We can understand plaintiff’s chagrin in the returned verdict. However, even if the court assumes that the charge in this case was erroneous on “informed consent,” we believe that the effect on the verdict would have been de minimis. The issue as set forth in plaintiff’s case was failure to diagnose and not whether or not plaintiff had or had not consented to a given procedure: Cooper v. Roberts, 220 Pa. Superior Ct. 260, 286 A. 2d 647 (1971).
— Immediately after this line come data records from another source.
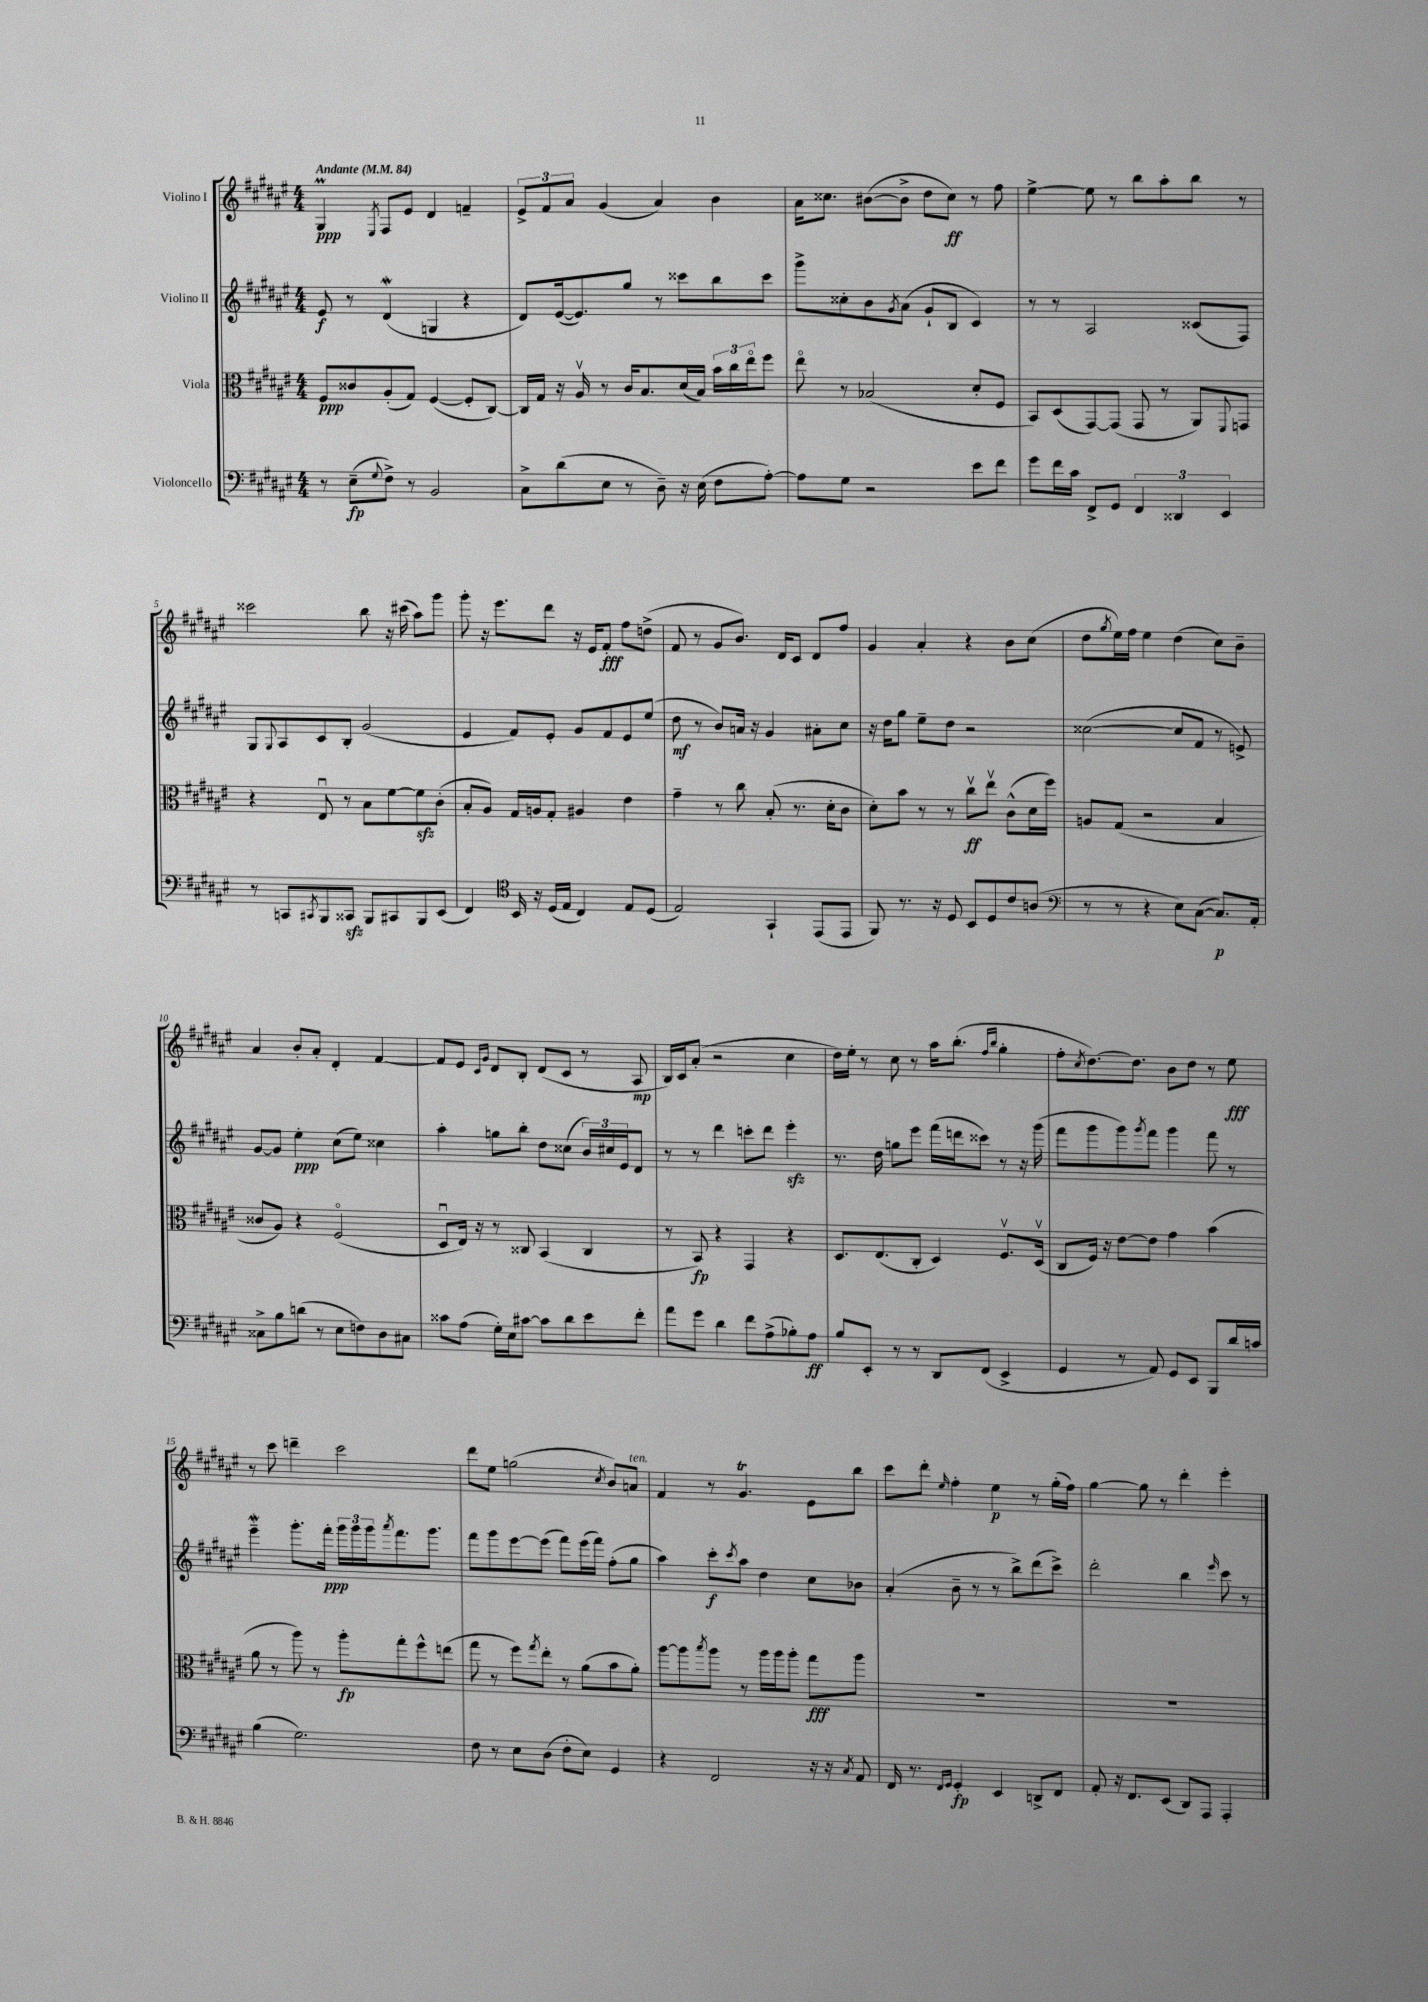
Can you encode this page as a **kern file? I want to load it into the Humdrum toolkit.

**kern	**kern	**kern	**kern
*staff4	*staff3	*staff2	*staff1
*clefF4	*clefC3	*clefG2	*clefG2
*k[f#c#g#d#a#e#]	*k[f#c#g#d#a#e#]	*k[f#c#g#d#a#e#]	*k[f#c#g#d#a#e#]
*M4/4	*M4/4	*M4/4	*M4/4
*MM84	*MM84	*MM84	*MM84
8r	8F#	8e#	4G#
(8E#~	8c##	8r	.
8qqG#	.	.	8qE#
8F#^)	(8A#'	(4d#	8F#
8r	8G#)	.	8e#
2BB	([4F#	4G	4d#
.	8F#']	4r	4f~
.	[8C#)	.	.
=	=	=	=
8C#^	16C#]	8d#)	12e#^
.	16G#	.	.
.	.	.	12f#
(8d#	16r	([16e#	.
.	.	.	12a#
.	16A#v	8.e#])	.
8E#	8r	.	(4g#
8r	16c#	8gg#	.
.	8.B	.	.
8D#~)	.	8r	4a#)
16r	(16d#	8ccc##	.
(16E#	16B)	.	.
8F#	24b	8bb	4b
.	24cc#	.	.
.	24ee#o	.	.
[8A#')	8ff#	8ccc##	.
=	=	=	=
8A#]	8ee#o	8ggg#^	16a#
.	.	.	8.cc##
8G#	8r	8cc##'	.
2r	(2B-	8b	([8b#
.	.	8qg#	.
.	.	(8a#	8b#^]
.	.	8g#`	8dd#
.	.	8B	8cc##)
8e#	8d#'	4c#)	8r
8f#	8F#	.	8ff#
=	=	=	=
8g#	8BB)	8r	[4ee#^
16f#	(8D#	8r	.
16c#	.	.	.
8FF#^	[8GG#)	2A#	8ee#]
8GG#	(8GG#]	.	8r
6FF#	8GG#	.	8bb
.	8r	.	8aa#'
6DD##	.	.	.
.	8AA#)	(8c##	8bb
6EE#	.	.	.
.	8qqFF#	.	.
.	8GG	8F#)	8r
=	=	=	=
8r	4r	8G#	2ccc##
.	.	8qqG#	.
8CC	.	8A#	.
8qCC#	.	.	.
8BBB	8E#u	8c#	.
8CC##	8r	8B'	.
8BBB	8B	(2g#	8bb
8CC#	[8f#	.	16r
.	.	.	(16ccc#
8BBB	8f#]	.	8aa#)
(8EE#	(8c#'	.	8ggg#
=	=	=	=
4FF#)	8B'	4e#	8ggg#'
.	8A#)	.	16r
.	.	.	8.eee#
*clefC4	*	*	*
16BB	16G#	8f#)	.
16r	16A	.	.
(16D#	8G#'	8e#'	8ddd#
16E#	.	.	.
4C#)	4A#	8g#	16r
.	.	.	16e#
.	.	8f#	8f#'
8E#	4e#	8e#	8ff#
(8D#	.	(8ee#	(8dd^
=	=	=	=
2E#)	4g#~	8dd#	8f#
.	.	8r	8r
.	8r	8b)	8g#
.	8cc#	16a	8.b)
.	.	16r	.
4GG#`	(8B'	4g#	.
.	.	.	16d#
.	8.r	.	8c#
(8EE#	.	8a#'	8d#
.	16d#'	.	.
8EE#	8c#	8cc#	8ff#
=	=	=	=
8FF#)	8d#')	16r	4g#
.	.	16dd#	.
8.r	8b	8gg#	.
.	8r	8ee#~	4a#'
16r	.	.	.
8D#	8r	8dd#	.
8BB	8cc#v	2r	4r
8D#	8ee#v	.	.
8c#	(8c#^^	.	8b
(8A	16d#	.	(8cc#
.	16ff#)	.	.
=	=	=	=
*clefF4	*	*	*
8r	8A	([2cc##	8dd#
.	.	.	8qgg#
8r	(8G#	.	16ee#)
.	.	.	16ff#
4r	2r	.	4ee#
8E#)	.	8cc##]	(4dd#
([8C#	.	8f#	.
8.C#])	4B	8r	8cc#)
.	.	8e^)	8b~
16AA#'	.	.	.
=	=	=	=
8C##^	8c##	[8g#	4a#
8B	8A#)	8g#]	.
(8d	4r	4ee#'	8b'
8r	.	.	8a#'
8E#	(2F#o	(8cc#	4d#'
8F)	.	8ee#)	.
8D#	.	4cc##	[4f#
8C#	.	.	.
=	=	=	=
8c##	8D#u	4aa#'	8f#]
(8A#	16E#)	.	8e#
.	16r	.	.
.	.	.	16qqc#
.	.	.	16qqg#
16G#')	8r	8gg	8d#
16E#	.	.	.
[8c#	8C##	8bb'	8B'
8c#]	(4BB	8dd#	(8d#
8d#	.	(8cc##	8c#
8e#	4C##	24b)	8r
.	.	24cc#	.
.	.	24e#	.
8f#'	.	8d#	8A#
=	=	=	=
8a#	8r	8r	16B)
.	.	.	16c#
8g#	8BB)	8r	(8a#'
4d#	4r	4ddd#	2r
8f#	4GG#	8ccc'	.
(8A#^	.	8ddd#	.
8B-')	4r	4eee#'	4cc#
8A#	.	.	.
=	=	=	=
8B	8.D#	8.r	16dd#)
.	.	.	16ee#'
8EE#'	.	.	8r
.	(8.E#	16dd#	.
8r	.	8gg	8cc#
8r	8C#'	8eee#	8r
8DD#	4D#)	(16fff#	16aa#
.	.	16ddd	(8.bb'
(8FF#	.	8ccc##)	.
.	.	.	16qqff#
.	.	.	16qqbb
4EE#^	8.F#v	8r	4gg#'
.	.	16r	.
.	(16D#v	(16ggg#	.
=	=	=	=
4GG#	8C#	8fff#	8ff#'
.	.	.	8qcc#
.	16F#)	8ggg#	[8.dd#)
.	16r	.	.
8r	[8e#	8ggg#)	.
.	.	.	8.dd#]
.	.	8qggg#	.
8AA#)	8e#]	8fff#	.
8GG#	4g#	4ggg#	8b
8EE#	.	.	8dd#
8BBB	(4b	8fff#	8r
16d#	.	8r	8ee#
16c	.	.	.
=	=	=	=
(4B	8a#	4eee#~	8r
.	8r	.	8ccc#
2.G#)	8aa#)	8.ggg#'	4ddd~
.	8r	.	.
.	.	16fff#'	.
.	8aa#'	24ggg#	2ccc#
.	.	24ggg#	.
.	.	24ggg#	.
.	.	8qaaa#	.
.	8gg#'	8.fff#	.
.	8ff#^^	.	.
.	.	8.ggg#	.
.	(8ee	.	.
=	=	=	=
8F#	8gg#	8fff#	8ddd#
8r	8r	8ggg#	8ee#
8E#	8ff#)	[8eee#	(2gg
.	8qgg#	.	.
(8D#	8ee#'	(8eee#]	.
8F#'	8r	8fff#)	.
8E#)	(8a#	(16eee#	.
.	.	16fff#)	.
.	.	.	8qcc#
4GG#	8b	(8ff#'	8b)
.	8a#')	8gg#	8a
=	=	=	=
4r	[8aa#	4aa#)	4f#
.	8aa#]	.	.
.	8qbb	.	.
2FF#	8aa#	8ccc#'	8r
.	.	8qccc#	.
.	8r	8aa#	4.g#
.	16aa#	4dd#	.
.	16aa#	.	.
.	8aa#'	.	.
16r	8gg#	8cc#	8e#
16r	.	.	.
8qC#	.	.	.
8AA#	8aa#	8b-	8bb
=	=	=	=
16FF#	1r	(4a#'	8ccc#
8.r	.	.	.
.	.	.	8ddd#'
16qqFF#	.	.	.
16qqGG#	.	.	16qqee#
4GG#'	.	8b~	4ff#'
.	.	8r	.
4EE#	.	8r	4ee#
.	.	8bb^)	.
8DD^	.	(8ddd#	8r
8FF#	.	8ccc#^)	(16gg#'
.	.	.	16ff#)
=	=	=	=
8AA#'	1r	2ddd#'	[4gg#
16r	.	.	.
8.FF#	.	.	.
.	.	.	8gg#]
(8EE#	.	.	8r
8DD#)	.	4bb	4ddd#'
8AAA#	.	.	.
.	.	16qqeee#	.
4AAA#'	.	8ccc#	4eee#'
.	.	8r	.
==	==	==	==
*-	*-	*-	*-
Based upon the above discussion, plaintiff’s motion for a new trial is denied and an appropriate order attached hereto.

ORDER

And now, August 29, 1980, upon plaintiff’s motion for a new trial as to original defendant M. R. Hadley, M.D., and after full consideration of the transcribed record, arguments and briefs of counsel, it is hereby ordered, adjudged and decreed that said motion for a new trial is denied.

. Defendant Hadley contends that, while plaintiff objected to the charge, she did not object to the correctness of the law as stated by the court and, therefore, under Dilliplaine v. Lehigh Valley Trust Co., 457 Pa. 255, 322 A. 2d 114 (1974), the second issue may not be raised by the plaintiff. Unfortunately, there were considerable delays in the transcription of the record and comments made in chambers were not transcribed by the court reporter. However, in view of the long delay in these proceedings, the court will review plaintiff’s arguments on the merits. Both plaintiff and defendant Hadley have agreed to this procedure.

. These matters are set forth in the hospital records.

. The actual language of the requested point is as follows: “You are charged that under the law of Pennsylvania, a physician is required to obtain the informed consent of a patient before the patient submits to treatment or a surgical procedure. A physician shall provide a patient with a true *173understanding of a nature of the treatment or operation to be performed, the seriousness of it, the organs of the body involved, the purpose of the procedure and possible results. Having been given this information, the patient has the right to refuse the procedure, in which case the physician cannot be held hable or responsible for the procedure not being performed.”

. The disputed charge was on contributory negligence.

. Plaintiff requested discharge from the hospital.

. Plaintiff’s expert, Dr. Rodman, testified to a number of tests which would also have determined the existence of tuberculosis.